WHAT TO WORK ON: Print the lines that run from the line with "left shoulder: (266, 290)" to the line with "right eye: (562, 152)", keeping both end lines, exactly as they appear in the entries below, and nothing else.

[Pose landmark coordinates]
------------

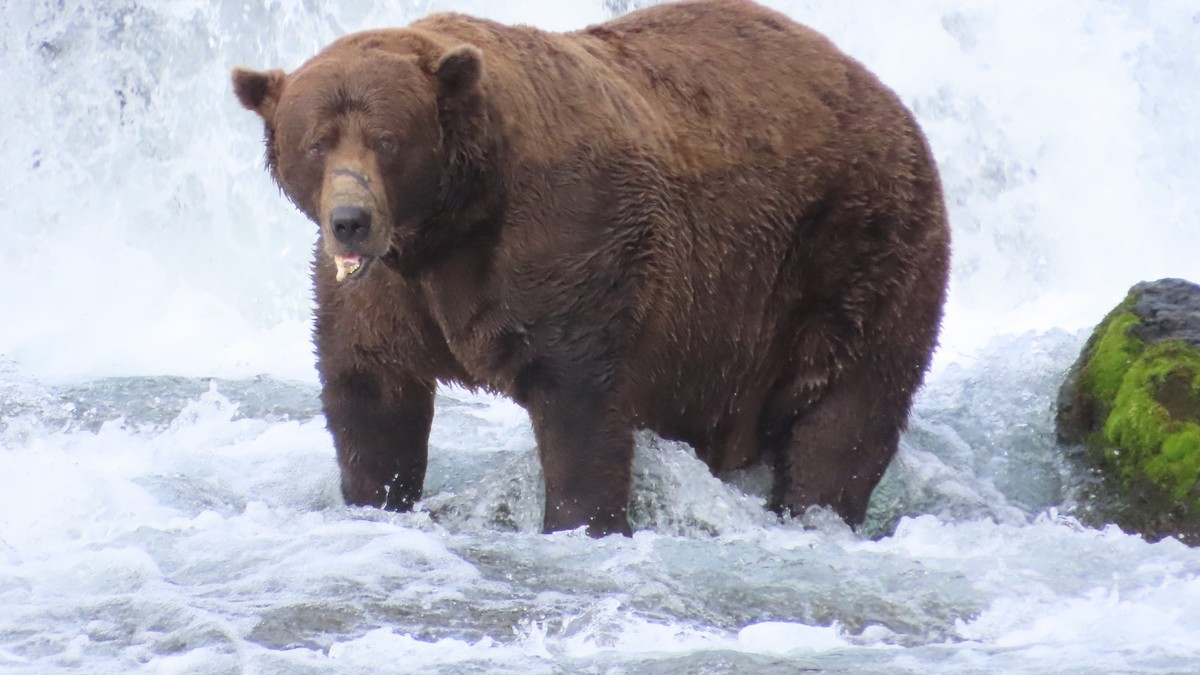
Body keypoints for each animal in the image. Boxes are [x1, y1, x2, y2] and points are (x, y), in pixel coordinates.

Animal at [231, 0, 950, 537]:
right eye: (316, 142)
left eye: (387, 140)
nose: (350, 219)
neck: (450, 224)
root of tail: (886, 95)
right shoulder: (385, 293)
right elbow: (370, 392)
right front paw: (377, 496)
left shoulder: (569, 242)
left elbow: (579, 401)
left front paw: (581, 520)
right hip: (726, 334)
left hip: (854, 247)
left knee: (847, 410)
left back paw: (815, 510)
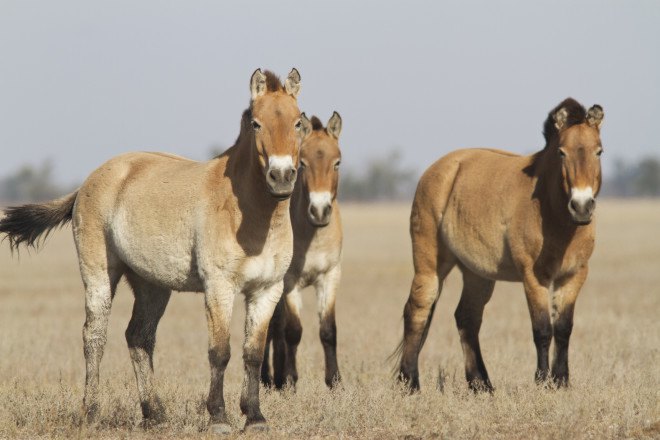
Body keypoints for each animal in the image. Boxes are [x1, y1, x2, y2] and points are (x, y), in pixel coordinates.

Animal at [0, 68, 306, 433]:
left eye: (299, 122)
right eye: (257, 124)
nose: (281, 176)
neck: (250, 215)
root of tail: (88, 181)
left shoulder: (266, 290)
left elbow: (253, 354)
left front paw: (256, 417)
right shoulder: (219, 287)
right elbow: (220, 351)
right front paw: (219, 417)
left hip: (152, 285)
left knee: (138, 337)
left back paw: (154, 414)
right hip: (99, 275)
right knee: (94, 336)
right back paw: (91, 412)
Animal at [260, 112, 344, 390]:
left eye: (337, 162)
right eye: (304, 164)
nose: (319, 211)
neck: (313, 238)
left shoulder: (330, 276)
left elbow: (328, 330)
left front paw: (335, 381)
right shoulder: (290, 281)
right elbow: (293, 331)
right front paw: (289, 380)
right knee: (272, 326)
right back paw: (269, 377)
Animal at [395, 98, 604, 392]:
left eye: (599, 151)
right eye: (562, 152)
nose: (582, 206)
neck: (553, 214)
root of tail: (437, 170)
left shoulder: (574, 276)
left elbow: (564, 328)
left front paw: (561, 381)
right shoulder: (534, 277)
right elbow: (542, 330)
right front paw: (542, 381)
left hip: (477, 275)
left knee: (467, 318)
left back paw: (481, 384)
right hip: (430, 266)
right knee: (417, 311)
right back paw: (410, 383)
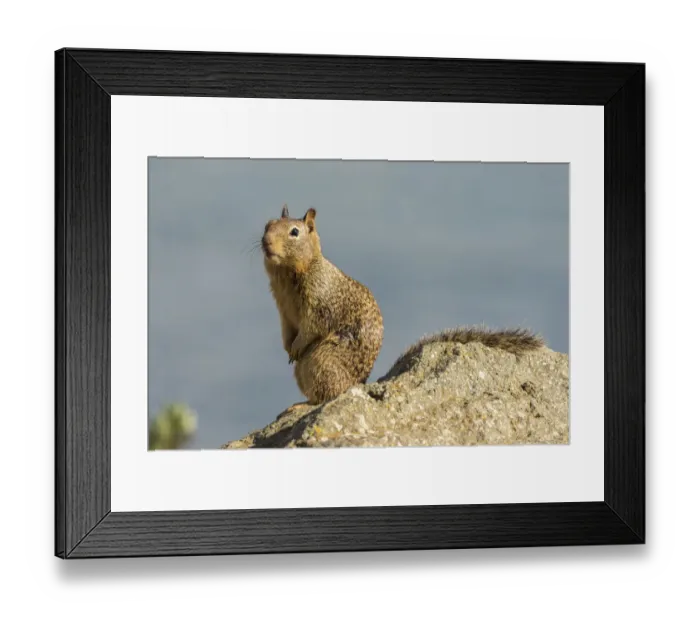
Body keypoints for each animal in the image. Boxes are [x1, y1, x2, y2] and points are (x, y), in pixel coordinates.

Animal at [261, 205, 544, 406]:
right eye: (268, 224)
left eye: (294, 232)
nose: (265, 242)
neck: (289, 273)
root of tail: (361, 384)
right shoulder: (283, 310)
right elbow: (288, 330)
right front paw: (288, 348)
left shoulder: (319, 303)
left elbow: (312, 326)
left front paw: (296, 346)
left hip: (321, 360)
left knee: (330, 392)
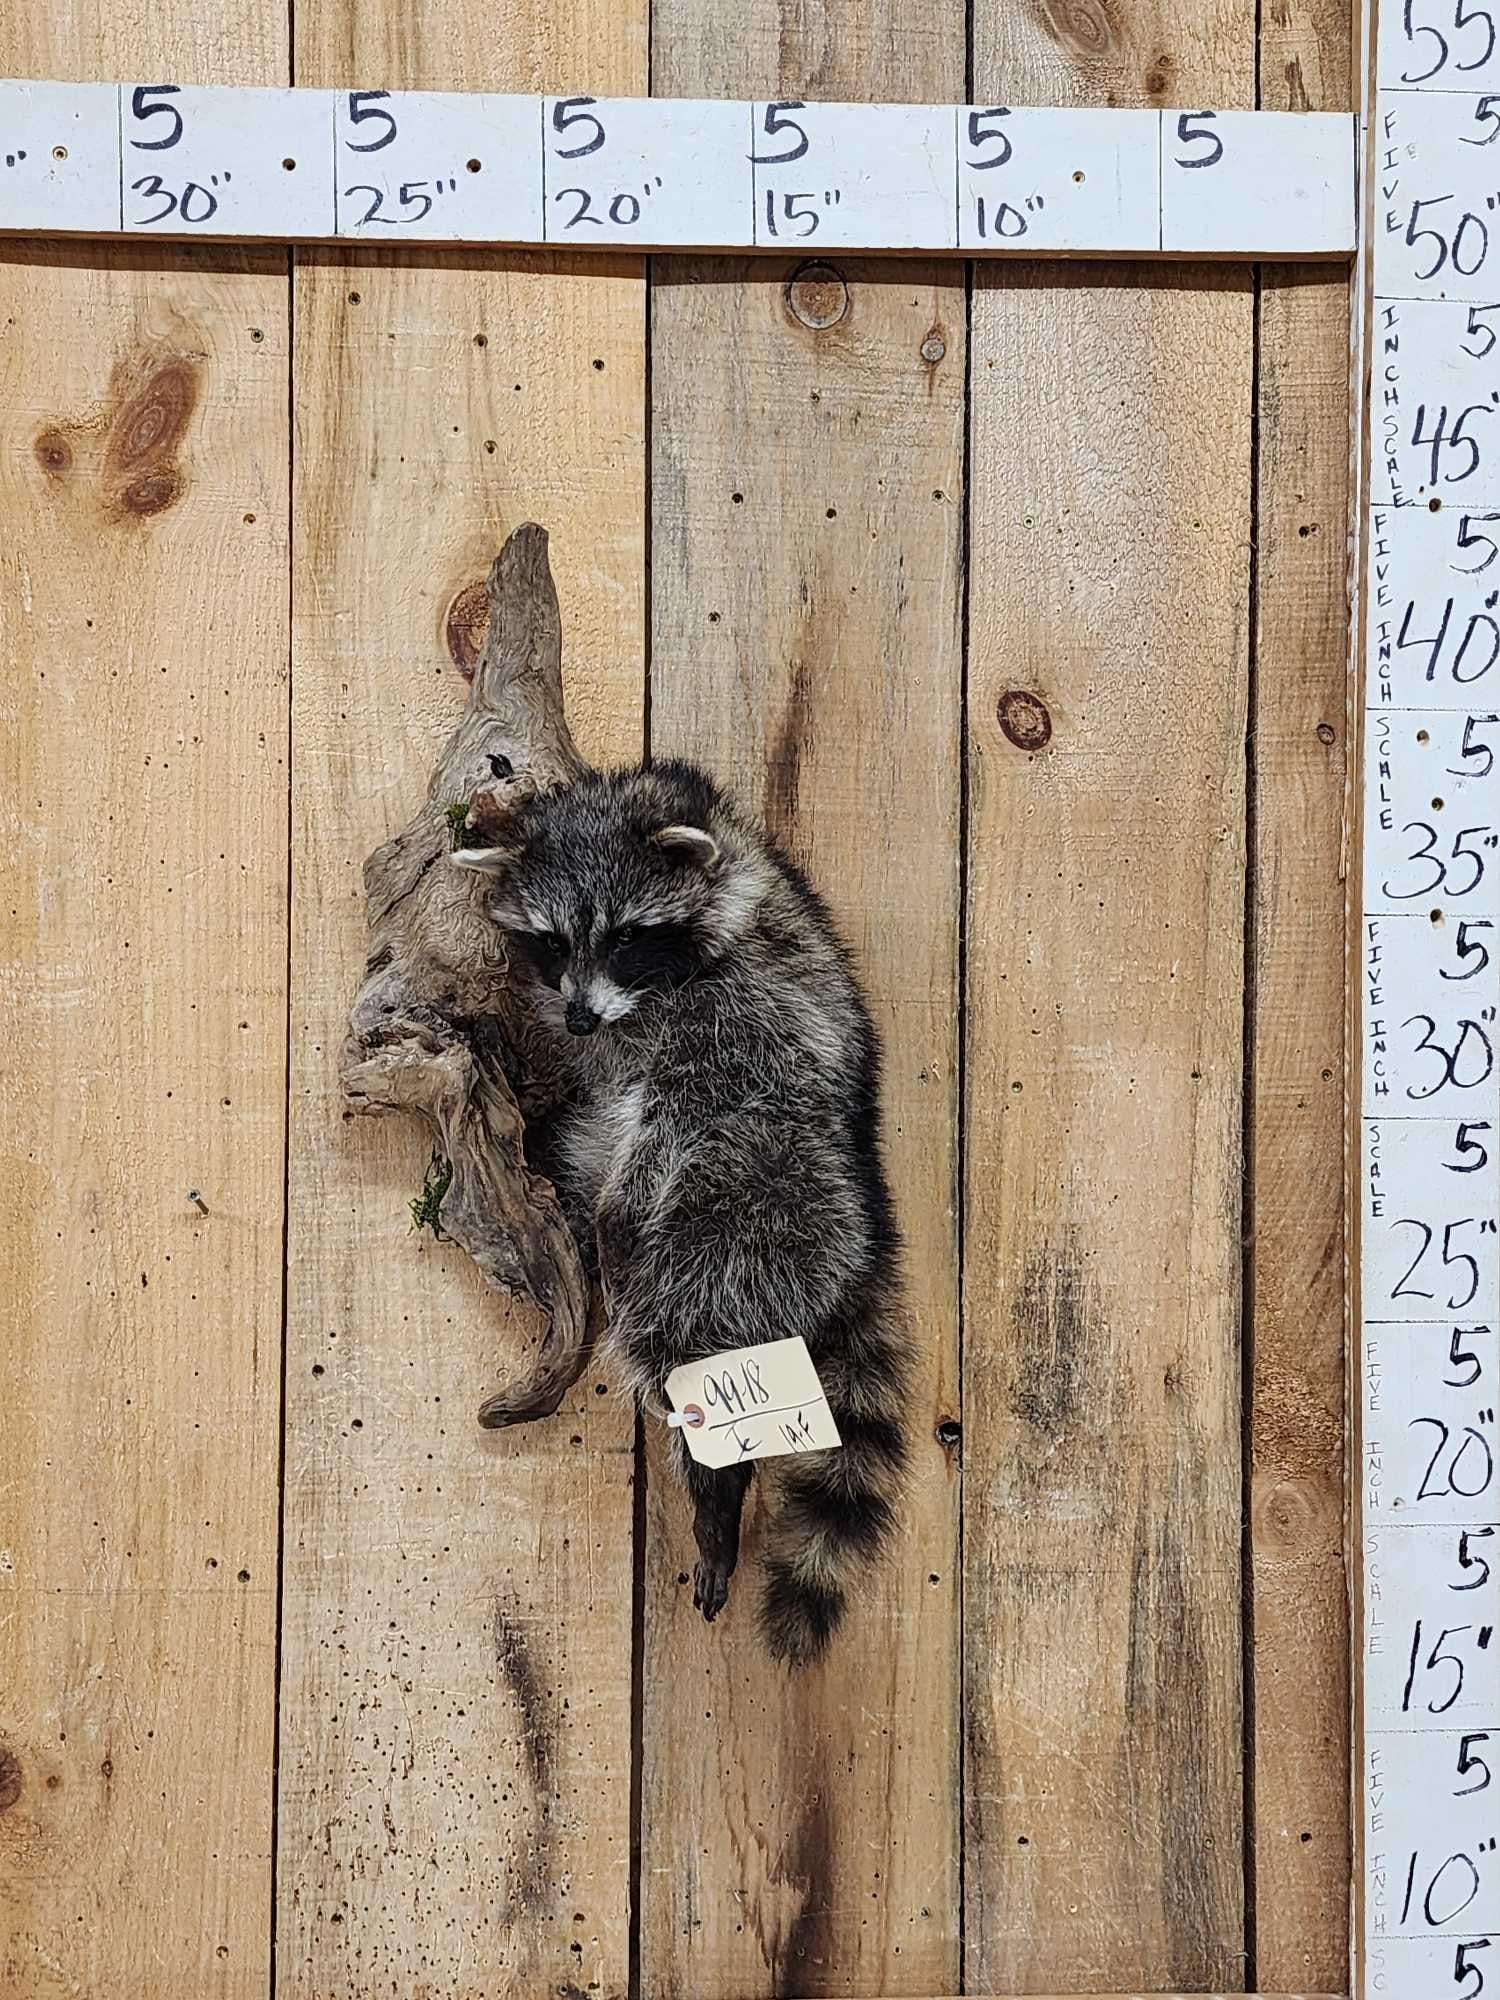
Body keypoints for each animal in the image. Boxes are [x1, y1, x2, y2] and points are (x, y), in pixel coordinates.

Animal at [452, 759, 911, 1665]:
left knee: (676, 1328)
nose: (579, 1015)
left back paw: (714, 1490)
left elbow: (676, 1114)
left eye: (627, 935)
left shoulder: (743, 1021)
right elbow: (593, 1089)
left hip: (756, 1205)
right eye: (550, 941)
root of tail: (866, 1244)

------------

RESPONSE FOR THIS EXERCISE:
left shoulder: (266, 290)
left elbow: (253, 354)
left front paw: (256, 417)
right shoulder: (219, 287)
right elbow: (220, 351)
right front paw: (219, 417)
left hip: (152, 285)
left knee: (138, 337)
left back paw: (154, 414)
right hip: (99, 275)
right knee: (94, 336)
right back paw: (91, 412)
Animal at [260, 112, 344, 390]:
left eye: (337, 162)
right eye: (304, 164)
nose: (319, 211)
neck: (313, 238)
left shoulder: (330, 276)
left elbow: (328, 330)
left front paw: (335, 381)
right shoulder: (290, 281)
right elbow: (293, 331)
right front paw: (289, 380)
right knee: (272, 326)
right back paw: (269, 377)
Animal at [395, 98, 604, 392]:
left eye: (599, 151)
right eye: (562, 152)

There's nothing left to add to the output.